What this task involves:
Copy every line of the entries that includes the word "following".

Dataset:
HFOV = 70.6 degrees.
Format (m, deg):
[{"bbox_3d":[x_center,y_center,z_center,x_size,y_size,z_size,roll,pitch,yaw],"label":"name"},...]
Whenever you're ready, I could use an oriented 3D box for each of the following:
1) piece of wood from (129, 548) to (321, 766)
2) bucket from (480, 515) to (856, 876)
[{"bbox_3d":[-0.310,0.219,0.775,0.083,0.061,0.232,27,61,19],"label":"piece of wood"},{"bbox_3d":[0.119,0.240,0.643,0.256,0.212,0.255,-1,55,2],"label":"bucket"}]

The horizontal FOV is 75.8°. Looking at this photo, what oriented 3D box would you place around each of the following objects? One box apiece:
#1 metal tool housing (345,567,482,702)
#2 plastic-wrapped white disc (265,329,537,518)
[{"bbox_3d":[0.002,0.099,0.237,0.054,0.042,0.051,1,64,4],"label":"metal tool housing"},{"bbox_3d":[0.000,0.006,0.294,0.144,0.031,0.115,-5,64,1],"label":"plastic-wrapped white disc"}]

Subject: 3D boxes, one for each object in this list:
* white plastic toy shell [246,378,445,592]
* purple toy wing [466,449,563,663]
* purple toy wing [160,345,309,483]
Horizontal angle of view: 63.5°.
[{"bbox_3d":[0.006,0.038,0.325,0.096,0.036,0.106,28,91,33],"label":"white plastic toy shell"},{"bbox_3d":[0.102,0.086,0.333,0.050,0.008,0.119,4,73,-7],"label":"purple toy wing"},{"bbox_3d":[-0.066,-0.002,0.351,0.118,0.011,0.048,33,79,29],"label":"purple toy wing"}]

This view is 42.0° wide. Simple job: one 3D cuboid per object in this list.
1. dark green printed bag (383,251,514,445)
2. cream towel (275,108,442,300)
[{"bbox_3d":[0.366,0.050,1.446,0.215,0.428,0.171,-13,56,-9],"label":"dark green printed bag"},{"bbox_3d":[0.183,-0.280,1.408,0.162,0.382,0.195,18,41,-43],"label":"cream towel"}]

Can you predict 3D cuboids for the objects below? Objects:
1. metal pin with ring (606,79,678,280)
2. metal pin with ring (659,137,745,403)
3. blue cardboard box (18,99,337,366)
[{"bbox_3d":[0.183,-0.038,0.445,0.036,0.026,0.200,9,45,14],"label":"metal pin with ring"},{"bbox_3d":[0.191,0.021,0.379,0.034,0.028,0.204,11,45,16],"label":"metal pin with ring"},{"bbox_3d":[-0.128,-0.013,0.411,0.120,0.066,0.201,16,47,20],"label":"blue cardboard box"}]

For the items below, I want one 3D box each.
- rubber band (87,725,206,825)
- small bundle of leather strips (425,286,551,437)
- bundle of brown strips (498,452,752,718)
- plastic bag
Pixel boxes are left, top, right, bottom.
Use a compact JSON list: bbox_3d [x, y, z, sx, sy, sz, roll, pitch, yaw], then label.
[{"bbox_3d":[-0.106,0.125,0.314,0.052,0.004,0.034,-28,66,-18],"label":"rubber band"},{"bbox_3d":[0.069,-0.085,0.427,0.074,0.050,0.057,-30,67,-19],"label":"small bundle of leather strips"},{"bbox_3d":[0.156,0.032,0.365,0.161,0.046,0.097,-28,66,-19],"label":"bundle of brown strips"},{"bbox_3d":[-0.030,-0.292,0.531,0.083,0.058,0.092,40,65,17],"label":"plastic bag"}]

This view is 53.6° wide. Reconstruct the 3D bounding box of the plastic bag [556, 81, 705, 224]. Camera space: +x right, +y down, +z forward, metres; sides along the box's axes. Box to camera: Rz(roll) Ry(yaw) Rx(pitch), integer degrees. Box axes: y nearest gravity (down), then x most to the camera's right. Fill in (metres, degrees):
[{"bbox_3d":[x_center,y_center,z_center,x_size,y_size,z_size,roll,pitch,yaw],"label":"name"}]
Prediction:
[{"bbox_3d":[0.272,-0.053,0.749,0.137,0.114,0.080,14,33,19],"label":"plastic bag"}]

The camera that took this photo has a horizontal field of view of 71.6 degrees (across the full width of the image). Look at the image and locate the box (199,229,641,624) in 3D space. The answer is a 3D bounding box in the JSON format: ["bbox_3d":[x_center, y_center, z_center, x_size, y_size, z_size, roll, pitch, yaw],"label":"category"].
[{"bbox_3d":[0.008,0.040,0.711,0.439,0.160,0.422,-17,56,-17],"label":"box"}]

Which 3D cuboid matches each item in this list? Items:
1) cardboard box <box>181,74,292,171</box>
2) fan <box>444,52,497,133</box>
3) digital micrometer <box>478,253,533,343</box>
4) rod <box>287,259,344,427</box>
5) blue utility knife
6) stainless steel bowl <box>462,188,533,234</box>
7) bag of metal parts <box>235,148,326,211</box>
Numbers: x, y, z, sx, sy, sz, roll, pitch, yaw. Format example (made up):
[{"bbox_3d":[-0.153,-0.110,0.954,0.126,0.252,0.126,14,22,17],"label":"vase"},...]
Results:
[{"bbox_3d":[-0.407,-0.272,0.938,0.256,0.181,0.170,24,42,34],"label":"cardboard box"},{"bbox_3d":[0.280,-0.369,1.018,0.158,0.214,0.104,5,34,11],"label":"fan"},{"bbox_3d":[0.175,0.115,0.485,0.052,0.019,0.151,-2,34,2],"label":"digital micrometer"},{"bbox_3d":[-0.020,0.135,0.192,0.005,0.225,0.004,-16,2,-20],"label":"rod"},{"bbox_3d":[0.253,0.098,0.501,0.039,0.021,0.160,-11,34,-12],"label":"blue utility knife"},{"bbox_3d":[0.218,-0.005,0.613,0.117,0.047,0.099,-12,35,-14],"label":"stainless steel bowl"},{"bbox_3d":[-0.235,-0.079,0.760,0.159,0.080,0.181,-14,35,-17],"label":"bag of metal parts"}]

Answer area:
Whenever you're ready, I could use an oriented 3D box for each of the following:
The horizontal FOV is 75.8°. Looking at this photo, what oriented 3D box would you place around each of the following objects? One box apiece:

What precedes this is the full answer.